What is required:
Scan the data below and copy each line where "down" occurs.
-.-.-
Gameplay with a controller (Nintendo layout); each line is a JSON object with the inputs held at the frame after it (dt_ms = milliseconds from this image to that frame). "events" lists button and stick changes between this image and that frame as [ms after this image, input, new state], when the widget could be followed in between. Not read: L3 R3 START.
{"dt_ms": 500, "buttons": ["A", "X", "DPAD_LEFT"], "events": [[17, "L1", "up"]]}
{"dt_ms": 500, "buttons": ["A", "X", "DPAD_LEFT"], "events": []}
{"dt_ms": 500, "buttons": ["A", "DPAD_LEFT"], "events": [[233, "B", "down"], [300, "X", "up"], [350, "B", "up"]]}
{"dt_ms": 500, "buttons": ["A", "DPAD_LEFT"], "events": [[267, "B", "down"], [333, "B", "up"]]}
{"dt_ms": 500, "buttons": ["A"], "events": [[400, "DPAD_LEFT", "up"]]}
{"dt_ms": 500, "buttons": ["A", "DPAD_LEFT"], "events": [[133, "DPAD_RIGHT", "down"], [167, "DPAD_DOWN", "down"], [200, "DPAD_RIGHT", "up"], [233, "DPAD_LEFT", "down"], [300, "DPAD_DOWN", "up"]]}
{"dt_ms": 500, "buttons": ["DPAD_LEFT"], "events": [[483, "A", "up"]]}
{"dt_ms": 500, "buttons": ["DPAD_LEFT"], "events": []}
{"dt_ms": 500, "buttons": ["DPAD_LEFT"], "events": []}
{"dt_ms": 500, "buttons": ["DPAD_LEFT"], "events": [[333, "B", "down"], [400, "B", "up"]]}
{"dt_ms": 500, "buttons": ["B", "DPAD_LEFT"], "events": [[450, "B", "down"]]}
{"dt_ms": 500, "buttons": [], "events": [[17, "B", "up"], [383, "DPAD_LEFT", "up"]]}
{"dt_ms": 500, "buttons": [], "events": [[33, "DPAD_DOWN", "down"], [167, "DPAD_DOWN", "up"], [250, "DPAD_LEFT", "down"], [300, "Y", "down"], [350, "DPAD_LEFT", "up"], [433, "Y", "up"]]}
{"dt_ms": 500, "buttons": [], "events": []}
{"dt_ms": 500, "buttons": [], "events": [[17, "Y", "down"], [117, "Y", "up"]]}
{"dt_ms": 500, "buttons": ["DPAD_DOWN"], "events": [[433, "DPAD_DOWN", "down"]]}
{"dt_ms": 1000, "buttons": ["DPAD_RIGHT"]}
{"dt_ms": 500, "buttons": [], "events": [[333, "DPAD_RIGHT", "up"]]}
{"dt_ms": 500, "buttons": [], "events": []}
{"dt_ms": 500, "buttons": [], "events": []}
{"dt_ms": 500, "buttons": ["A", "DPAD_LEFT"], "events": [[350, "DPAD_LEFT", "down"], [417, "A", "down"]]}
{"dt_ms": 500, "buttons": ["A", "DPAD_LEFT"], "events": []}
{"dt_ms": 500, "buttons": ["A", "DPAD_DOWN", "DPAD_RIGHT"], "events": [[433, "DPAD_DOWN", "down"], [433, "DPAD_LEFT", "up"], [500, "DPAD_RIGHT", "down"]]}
-.-.-
Exercise answer:
{"dt_ms": 500, "buttons": ["A", "DPAD_LEFT"], "events": [[233, "B", "down"], [300, "X", "up"], [350, "B", "up"]]}
{"dt_ms": 500, "buttons": ["A", "DPAD_LEFT"], "events": [[267, "B", "down"], [333, "B", "up"]]}
{"dt_ms": 500, "buttons": ["A", "DPAD_LEFT"], "events": [[133, "DPAD_RIGHT", "down"], [167, "DPAD_DOWN", "down"], [200, "DPAD_RIGHT", "up"], [233, "DPAD_LEFT", "down"], [300, "DPAD_DOWN", "up"]]}
{"dt_ms": 500, "buttons": ["DPAD_LEFT"], "events": [[333, "B", "down"], [400, "B", "up"]]}
{"dt_ms": 500, "buttons": ["B", "DPAD_LEFT"], "events": [[450, "B", "down"]]}
{"dt_ms": 500, "buttons": [], "events": [[33, "DPAD_DOWN", "down"], [167, "DPAD_DOWN", "up"], [250, "DPAD_LEFT", "down"], [300, "Y", "down"], [350, "DPAD_LEFT", "up"], [433, "Y", "up"]]}
{"dt_ms": 500, "buttons": [], "events": [[17, "Y", "down"], [117, "Y", "up"]]}
{"dt_ms": 500, "buttons": ["DPAD_DOWN"], "events": [[433, "DPAD_DOWN", "down"]]}
{"dt_ms": 500, "buttons": ["A", "DPAD_LEFT"], "events": [[350, "DPAD_LEFT", "down"], [417, "A", "down"]]}
{"dt_ms": 500, "buttons": ["A", "DPAD_DOWN", "DPAD_RIGHT"], "events": [[433, "DPAD_DOWN", "down"], [433, "DPAD_LEFT", "up"], [500, "DPAD_RIGHT", "down"]]}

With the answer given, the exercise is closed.